Additionally, the Equality Act – which does not contain a religious exemption – threatens freedom of speech and freedom of religion and conscience by making it illegal to hold and act upon an individual’s religious beliefs.

The bishops also said the lack of criteria for “gender identity,” which could open the door for abuses in restrooms and locker rooms, is dangerous.

“This risk arises not so much from those who experience gender incongruence, but from others who would take malicious advantage of open-door policies in these private spaces,” the bishops said.

There is no indication Oliver Knight presented such a risk.

The hospital, which is the only healthcare facility serving the Eureka community in a 25-mile area, cannot act in such a discriminatory way under California law, Gill says.
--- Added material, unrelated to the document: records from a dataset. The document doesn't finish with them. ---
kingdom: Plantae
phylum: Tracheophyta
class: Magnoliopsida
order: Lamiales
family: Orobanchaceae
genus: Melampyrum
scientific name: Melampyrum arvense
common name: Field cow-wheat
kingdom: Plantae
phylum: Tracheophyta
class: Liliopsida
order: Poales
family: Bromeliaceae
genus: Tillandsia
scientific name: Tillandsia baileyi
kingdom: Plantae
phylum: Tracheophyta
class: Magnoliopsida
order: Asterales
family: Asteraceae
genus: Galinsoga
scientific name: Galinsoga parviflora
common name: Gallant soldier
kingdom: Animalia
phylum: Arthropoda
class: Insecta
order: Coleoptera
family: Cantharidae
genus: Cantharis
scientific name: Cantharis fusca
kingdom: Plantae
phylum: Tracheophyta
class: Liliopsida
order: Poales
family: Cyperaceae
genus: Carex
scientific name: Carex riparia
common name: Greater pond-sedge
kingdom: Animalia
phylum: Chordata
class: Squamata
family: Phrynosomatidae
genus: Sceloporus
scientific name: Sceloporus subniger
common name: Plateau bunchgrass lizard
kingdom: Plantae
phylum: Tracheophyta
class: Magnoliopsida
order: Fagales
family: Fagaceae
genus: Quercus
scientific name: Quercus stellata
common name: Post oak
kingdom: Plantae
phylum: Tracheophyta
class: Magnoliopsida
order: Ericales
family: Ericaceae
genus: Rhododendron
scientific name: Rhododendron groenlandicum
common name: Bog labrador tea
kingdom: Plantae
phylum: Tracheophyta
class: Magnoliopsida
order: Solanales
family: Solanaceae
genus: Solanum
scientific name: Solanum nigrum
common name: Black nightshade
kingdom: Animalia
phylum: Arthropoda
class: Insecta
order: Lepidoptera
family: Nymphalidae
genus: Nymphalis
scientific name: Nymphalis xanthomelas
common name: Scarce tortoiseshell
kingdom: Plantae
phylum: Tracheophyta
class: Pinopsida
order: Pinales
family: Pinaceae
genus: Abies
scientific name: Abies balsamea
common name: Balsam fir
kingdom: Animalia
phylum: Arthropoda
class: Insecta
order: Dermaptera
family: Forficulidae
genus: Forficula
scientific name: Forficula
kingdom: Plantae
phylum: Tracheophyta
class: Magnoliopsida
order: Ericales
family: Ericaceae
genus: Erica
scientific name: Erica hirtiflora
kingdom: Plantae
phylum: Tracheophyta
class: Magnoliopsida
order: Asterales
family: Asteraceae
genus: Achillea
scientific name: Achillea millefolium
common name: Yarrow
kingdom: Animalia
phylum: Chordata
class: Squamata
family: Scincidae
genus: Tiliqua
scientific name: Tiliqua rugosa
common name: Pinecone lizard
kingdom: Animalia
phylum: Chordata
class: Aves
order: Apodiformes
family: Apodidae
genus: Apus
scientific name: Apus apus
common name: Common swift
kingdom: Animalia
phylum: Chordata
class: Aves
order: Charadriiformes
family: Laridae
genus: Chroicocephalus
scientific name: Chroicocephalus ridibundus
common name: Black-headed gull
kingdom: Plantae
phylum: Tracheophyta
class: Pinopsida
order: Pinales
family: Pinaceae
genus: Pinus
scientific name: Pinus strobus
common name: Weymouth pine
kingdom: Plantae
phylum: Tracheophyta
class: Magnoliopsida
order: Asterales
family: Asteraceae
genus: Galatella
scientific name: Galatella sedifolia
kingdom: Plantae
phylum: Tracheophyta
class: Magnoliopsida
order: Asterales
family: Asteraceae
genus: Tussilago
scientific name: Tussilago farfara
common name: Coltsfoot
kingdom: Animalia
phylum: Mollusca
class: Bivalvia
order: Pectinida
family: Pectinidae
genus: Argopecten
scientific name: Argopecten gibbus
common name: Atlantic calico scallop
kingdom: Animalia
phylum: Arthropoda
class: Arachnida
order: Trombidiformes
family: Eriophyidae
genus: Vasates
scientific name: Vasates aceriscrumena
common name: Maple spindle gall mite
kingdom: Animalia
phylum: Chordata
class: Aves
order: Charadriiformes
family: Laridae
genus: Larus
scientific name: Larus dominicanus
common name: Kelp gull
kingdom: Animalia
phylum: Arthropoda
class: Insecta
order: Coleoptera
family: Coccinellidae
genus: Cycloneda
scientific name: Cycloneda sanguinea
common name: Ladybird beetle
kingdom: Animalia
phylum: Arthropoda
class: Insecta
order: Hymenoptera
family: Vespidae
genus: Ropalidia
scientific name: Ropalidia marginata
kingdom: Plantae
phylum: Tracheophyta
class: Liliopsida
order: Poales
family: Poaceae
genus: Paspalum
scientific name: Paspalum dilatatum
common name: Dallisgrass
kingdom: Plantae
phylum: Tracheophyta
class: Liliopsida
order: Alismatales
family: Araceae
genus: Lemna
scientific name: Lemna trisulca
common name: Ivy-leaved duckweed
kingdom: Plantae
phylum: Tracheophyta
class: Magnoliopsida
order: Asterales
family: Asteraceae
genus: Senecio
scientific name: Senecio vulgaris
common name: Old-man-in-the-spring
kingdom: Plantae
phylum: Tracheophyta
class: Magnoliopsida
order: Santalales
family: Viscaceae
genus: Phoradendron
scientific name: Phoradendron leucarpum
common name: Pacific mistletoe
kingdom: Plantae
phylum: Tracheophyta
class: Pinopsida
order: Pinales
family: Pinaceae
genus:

“Gender-affirming care is lifesaving and medically necessary,” Gill tells the Los Angeles Blade. “Transgender people are part of our community, our workplaces, and our neighborhoods and they, just like everyone else, deserve to get the healthcare they need.”

In a blog post on the ACLU website, Oliver expressed his frustrations:

“On Aug. 30, I arrived at the hospital and they checked me in and did the surgery prep, which was extremely uncomfortable and triggering. I was given a pink gown. I asked the nurse if I could have a blue gown, but she told me I was having a “female surgery” and should wear the pink. I felt like a child all over again, sitting uncomfortably in a pink dress. But I forced myself to do it, I had been waiting so long for this.


They hooked me up to an IV to get ready to put me to sleep. About an hour after waiting, my surgeon finally came to get me. But when I saw the look on his face, I got a terrible feeling. He told me my surgery was canceled. It was denied by the Catholic Church for ethical reasons. I didn’t understand how this could be happening. The Catholic bishops didn’t approve of my surgery. It seemed unreal.


I had an anxiety attack and thought about all the pre-op and mental preparedness I had to go through just to get here. I freaked out and started crying. I was given medication to calm me down.


Fifteen minutes after that, the hospital staff asked me to leave. I still had booties on my feet as a nurse led me outside. I felt humiliated and queasy as I sat on the curb waiting for my roommate to pick me up.


It seems the hospital does not understand how it feels to be treated inhumanely just because your body parts do not match your soul. This surgery was important — it was meant to balance my hormones. The delay disrupted my life. I felt like the hospital’s bigotry had set me back years.”

Gill told the Los Angeles Blade that in addition to representing Knight in his suit, the ACLU Foundations of California and the National Health Law Program are launching the All Care Everywhere campaign to make sure all Californians get the healthcare they need. Catholic hospitals like the Providence St. Joseph Health Network are already the largest healthcare provider in the state and for many Californians, those Catholic hospitals are the only option within hundreds of miles.

She said that California’s ACLU Foundations and the National Health Law Program’s campaign will gather stories of people denied care and work to ensure Catholic hospitals do not harm more trans or LGBTQ people with their discriminatory practices.

Asked if she found Knight’s case troubling, especially since it occurred in California, Gill answered simply, “very.”